Adobe has acquired the online collaborative web application for interface design platform, Figma, for nearly $20 billion in cash and stock, marking the largest purchase of a private software company to date, according to Bloomberg.
“Under the definitive agreement, Adobe has agreed to acquire Figma for approximately $20 billion, comprised of approximately half cash and half stock, subject to customary adjustments. Approximately 6 million additional restricted stock units will be granted to Figma’s CEO and employees that will vest over four years subsequent to closing. Adobe expects the cash consideration to be financed through cash on hand and, if necessary, a term loan. The transaction is expected to close in 2023, subject to the receipt of required regulatory clearances and approvals and the satisfaction of other closing conditions, including the approval of Figma’s stockholders.” – Adobe
You can expect to see Adobe’s visual editing features find their way into the Figma platform, and the two companies hope the purchase to end sometime in 2023 if it gets approval from regulators and shareholders. Figma co-founder and president Dylan Field will continue to lead his company if and when the acquisition is completed, but will report to David Wadhwani, Adobe’s digital media leader.
Adobe in their press release added that “Together, Adobe and Figma will reimagine the future of creativity and productivity, accelerate creativity on the web, advance product design and inspire global communities of creators, designers and developers. The combined company will have a massive, fast-growing market opportunity and capabilities to drive significant value for customers, shareholders and the industry.”
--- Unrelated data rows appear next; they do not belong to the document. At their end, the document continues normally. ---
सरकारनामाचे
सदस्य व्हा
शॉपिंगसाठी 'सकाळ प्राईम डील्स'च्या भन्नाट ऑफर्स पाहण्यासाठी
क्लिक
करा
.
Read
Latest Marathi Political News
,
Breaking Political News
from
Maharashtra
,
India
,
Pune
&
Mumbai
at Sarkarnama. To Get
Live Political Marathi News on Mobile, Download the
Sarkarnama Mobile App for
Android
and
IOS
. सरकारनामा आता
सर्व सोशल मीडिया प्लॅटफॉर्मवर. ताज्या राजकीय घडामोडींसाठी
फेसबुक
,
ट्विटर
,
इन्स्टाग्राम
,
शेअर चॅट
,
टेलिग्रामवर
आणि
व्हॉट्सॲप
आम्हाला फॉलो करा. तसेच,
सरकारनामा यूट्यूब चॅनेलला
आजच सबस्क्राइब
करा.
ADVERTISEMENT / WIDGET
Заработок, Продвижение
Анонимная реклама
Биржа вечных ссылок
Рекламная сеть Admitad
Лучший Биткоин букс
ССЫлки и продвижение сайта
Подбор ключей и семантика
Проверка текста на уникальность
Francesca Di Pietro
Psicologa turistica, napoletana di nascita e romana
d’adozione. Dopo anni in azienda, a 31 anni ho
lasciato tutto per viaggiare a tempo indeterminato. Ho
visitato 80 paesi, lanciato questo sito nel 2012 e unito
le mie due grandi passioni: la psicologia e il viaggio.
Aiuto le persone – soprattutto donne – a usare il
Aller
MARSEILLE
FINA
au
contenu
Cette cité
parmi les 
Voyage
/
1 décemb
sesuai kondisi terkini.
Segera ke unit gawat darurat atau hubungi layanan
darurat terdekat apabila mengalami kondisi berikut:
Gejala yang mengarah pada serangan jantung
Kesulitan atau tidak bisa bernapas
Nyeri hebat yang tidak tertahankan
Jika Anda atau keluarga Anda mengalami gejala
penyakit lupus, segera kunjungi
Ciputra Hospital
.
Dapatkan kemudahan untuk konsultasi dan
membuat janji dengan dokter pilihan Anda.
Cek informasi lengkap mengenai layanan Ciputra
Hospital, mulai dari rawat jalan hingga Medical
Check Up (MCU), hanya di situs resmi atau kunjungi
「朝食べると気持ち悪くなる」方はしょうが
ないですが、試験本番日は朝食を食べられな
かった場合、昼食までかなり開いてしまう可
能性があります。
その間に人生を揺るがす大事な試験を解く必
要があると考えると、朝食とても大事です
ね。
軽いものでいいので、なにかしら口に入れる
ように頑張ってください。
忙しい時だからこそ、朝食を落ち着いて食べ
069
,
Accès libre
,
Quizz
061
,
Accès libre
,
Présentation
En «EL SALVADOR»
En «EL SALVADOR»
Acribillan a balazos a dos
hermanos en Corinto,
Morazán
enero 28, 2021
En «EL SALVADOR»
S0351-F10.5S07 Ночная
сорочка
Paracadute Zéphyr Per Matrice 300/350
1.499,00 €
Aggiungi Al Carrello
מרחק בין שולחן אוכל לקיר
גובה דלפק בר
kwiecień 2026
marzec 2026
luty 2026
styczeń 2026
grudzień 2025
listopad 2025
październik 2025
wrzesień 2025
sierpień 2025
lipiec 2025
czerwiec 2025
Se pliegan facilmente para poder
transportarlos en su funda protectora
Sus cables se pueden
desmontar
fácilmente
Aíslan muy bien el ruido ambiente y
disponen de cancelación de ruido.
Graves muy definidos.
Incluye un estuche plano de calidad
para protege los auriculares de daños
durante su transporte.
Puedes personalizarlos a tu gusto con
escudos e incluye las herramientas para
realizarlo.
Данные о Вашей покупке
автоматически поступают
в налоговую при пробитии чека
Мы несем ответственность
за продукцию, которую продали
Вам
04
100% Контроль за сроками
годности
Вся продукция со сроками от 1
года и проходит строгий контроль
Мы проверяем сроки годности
Adobe will not completely revamp Figma, at least not initially. Field’s blog post emphasized that Adobe is “strongly committed” to keeping Figma an independent company.
There is no “plan” at the moment to change Figma’s pricing, and it will remain accessible for education users, Engadget reports. While the CEO was hoping to leverage Adobe’s expertise for upgrades, he also expected to continue to run Figma as he did before. And while the acquisition is huge, it’s not surprising given Adobe’s previous moves.
Figma is a logical (if major) extension of this strategy—it can help make online teamwork a staple of the creative process at companies that regularly use software like Photoshop and Premiere.